Montreal Canadiens forward Max Domi was fortunate to finish Sunday’s game on the bench. He should’ve been in the locker room.
Philadelphia’s Kevin Hayes entered to zone, pursuing a dump-in. Domi, backskating, jabbed at Hayes with his stick, catching him in the midsection.
Rule 62 covers spearing.
Spearing shall mean stabbing an opponent with the point of the stick blade, whether contact is made or not.
A double-minor penalty will be imposed on a player who spears an opponent and does not make contact.
A major penalty shall be imposed on a player who spears an opponent. Whenever a major penalty is assessed for spearing, a game misconduct penalty must also be imposed.
A match penalty shall be imposed on a player who injures an opponent as a result of a spear.
The call on the ice was slashing on the play.
Here’s how the NHL rulebook defines slashing.
Slashing is the act of a player swinging his stick at an opponent, whether contact is made or not.

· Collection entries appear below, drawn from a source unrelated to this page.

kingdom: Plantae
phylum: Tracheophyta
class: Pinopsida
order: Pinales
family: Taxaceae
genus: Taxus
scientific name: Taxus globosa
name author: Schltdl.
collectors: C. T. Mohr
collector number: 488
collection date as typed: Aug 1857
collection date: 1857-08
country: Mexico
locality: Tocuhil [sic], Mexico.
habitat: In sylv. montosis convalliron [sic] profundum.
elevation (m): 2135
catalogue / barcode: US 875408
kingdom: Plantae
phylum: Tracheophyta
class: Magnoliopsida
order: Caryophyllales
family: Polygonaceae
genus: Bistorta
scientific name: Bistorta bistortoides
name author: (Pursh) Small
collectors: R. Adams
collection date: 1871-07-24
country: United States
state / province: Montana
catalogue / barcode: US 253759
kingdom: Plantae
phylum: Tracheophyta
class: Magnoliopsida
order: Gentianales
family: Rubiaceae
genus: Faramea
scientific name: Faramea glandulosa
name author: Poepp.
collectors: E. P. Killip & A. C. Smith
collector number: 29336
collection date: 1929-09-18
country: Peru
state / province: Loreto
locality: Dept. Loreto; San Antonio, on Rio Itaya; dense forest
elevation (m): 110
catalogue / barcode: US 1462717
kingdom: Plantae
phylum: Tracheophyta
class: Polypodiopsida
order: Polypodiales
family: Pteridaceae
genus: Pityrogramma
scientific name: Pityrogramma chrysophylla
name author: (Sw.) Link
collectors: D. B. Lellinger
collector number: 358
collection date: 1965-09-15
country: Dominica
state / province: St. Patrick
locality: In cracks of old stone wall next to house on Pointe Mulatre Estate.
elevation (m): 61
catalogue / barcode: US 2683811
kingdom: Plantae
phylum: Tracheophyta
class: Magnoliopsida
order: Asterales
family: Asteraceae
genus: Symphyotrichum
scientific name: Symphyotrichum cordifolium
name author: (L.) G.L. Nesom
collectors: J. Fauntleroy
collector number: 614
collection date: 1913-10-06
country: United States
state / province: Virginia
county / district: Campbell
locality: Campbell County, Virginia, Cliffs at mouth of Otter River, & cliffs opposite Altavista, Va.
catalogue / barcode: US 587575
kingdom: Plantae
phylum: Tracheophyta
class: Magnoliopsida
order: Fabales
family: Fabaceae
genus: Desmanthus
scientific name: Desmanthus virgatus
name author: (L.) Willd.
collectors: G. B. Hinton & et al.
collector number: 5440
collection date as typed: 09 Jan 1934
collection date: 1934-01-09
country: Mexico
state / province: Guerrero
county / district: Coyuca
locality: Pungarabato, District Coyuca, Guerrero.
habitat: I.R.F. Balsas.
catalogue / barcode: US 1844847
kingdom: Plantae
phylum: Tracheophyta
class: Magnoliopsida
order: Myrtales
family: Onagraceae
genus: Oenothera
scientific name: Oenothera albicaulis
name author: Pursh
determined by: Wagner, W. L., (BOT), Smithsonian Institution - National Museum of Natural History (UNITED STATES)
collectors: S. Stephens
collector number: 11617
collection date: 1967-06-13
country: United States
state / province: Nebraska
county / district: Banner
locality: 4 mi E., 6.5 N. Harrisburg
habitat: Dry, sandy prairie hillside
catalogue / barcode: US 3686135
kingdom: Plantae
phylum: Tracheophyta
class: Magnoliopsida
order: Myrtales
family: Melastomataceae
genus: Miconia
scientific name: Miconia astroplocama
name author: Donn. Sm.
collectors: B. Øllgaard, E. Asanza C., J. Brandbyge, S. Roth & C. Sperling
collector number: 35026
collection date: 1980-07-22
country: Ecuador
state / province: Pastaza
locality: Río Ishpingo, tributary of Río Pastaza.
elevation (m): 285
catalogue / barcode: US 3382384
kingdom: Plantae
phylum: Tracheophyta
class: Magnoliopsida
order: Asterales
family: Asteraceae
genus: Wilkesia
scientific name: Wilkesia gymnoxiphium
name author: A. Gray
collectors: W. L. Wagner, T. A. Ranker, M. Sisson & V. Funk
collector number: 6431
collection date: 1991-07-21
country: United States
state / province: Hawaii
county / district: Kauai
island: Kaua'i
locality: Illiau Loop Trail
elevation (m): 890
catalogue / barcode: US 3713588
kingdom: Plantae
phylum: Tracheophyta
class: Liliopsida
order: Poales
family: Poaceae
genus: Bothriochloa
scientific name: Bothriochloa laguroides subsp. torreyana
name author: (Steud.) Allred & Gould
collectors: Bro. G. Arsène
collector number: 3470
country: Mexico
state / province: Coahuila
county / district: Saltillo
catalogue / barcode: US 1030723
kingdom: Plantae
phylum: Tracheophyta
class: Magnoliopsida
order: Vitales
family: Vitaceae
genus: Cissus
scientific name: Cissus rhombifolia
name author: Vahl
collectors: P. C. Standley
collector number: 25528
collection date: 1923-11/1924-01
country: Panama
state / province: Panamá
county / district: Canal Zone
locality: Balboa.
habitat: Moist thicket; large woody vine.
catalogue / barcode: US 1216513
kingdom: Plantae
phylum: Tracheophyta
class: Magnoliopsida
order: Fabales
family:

Non-aggressive stick contact to the pant or front of the shin pads, should not be penalized as slashing. Any forceful or powerful chop with the stick on an opponent’s body, the opponent’s stick, or on or near the opponent’s hands that, in the judgment of the Referee, is not an attempt to play the puck, shall be penalized as slashing.
A minor penalty, at the discretion of the Referee based on the severity of the contact, shall be imposed on a player who slashes an opponent.
No word on whether Player Safety may be taking a second look at the play.
Vancouver’s Micheal Ferland was recently fined $5,000 for spearing an opponent on the bench.
Detroit’s Robby Fabbri was also fined earlier this season for spearing; he similarly only received a minor for slashing during the game.
We’ll wait to hear from Player Safety, but our guess is that a fine is coming for Domi.